Discuss housing successes, challenges, and solutions
Berkeley, California (Thursday, October 14, 2021) - Join us at an online public workshop to share your input and insights around Berkeley's housing challenges and help identify ways to encourage construction of the housing that Berkeley needs.
These efforts are part of the City's Housing Element Update, a state-mandated plan that requires all cities to create a framework that allows property owners, market rate and affordable housing developers, institutions, and others to build a specified amount of housing.

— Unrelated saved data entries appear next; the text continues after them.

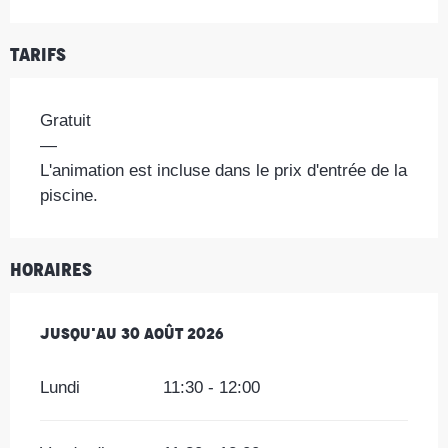
Tarifs
Gratuit
—
L'animation est incluse dans le prix d'entrée de la
piscine.
Horaires
Du
Jusqu'au
4 juillet 2026
30 août 2026
au
30 août 2026
Lundi
11:30 - 12:00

In Berkeley, that means a plan for the construction of nearly 9,000 new housing units between 2023 and 2031 - a portion of the region's goal of adding over 440,000 new units. In the process, the Housing Element will seek to:
- Assess the City's housing needs
- Analyze barriers to housing development
- Address racial and social equity, including identifying protections for vulnerable and historically impacted communities
- Identify publicly- and privately-owned sites likely for new residential development ("Sites Inventory")
- Create new policies and programs to ensure the City can meet its allocated housing target
Local, county and state governments cannot fund all of the needed housing. The Housing Element is an essential plan to help residents, property owners and community members develop and prioritize approaches for housing more Berkeleyans.
Oct. 27, 2021 workshop
Learn more and share your feedback at our upcoming online workshop:
Housing Element Workshop #1
Wednesday, October 27, 2021
Meeting ID: 819 1435 2145
Call in: (669) 900-6833
The workshop will begin with a presentation and a live survey, followed by breakout room discussions.
State sets total housing need, cities plan how to meet it
The state of California identifies the number of housing units to plan for every eight years for each jurisdiction called a Regional Housing Needs Allocation, or RHNA. The Housing Element shows how each city will reach that number, using tools such as zoning updates and new affordable housing requirements and programs.
The almost 9,000 units to plan for by 2031 is more than triple the previous 8-year goal of 2,959 residential units.
These higher figures reflect both the expected need for the future as well as existing unmet needs - such as overcrowding and rent-burdened households.
No one strategy solves all problems. We’ll be looking to continue successes while also developing new methods.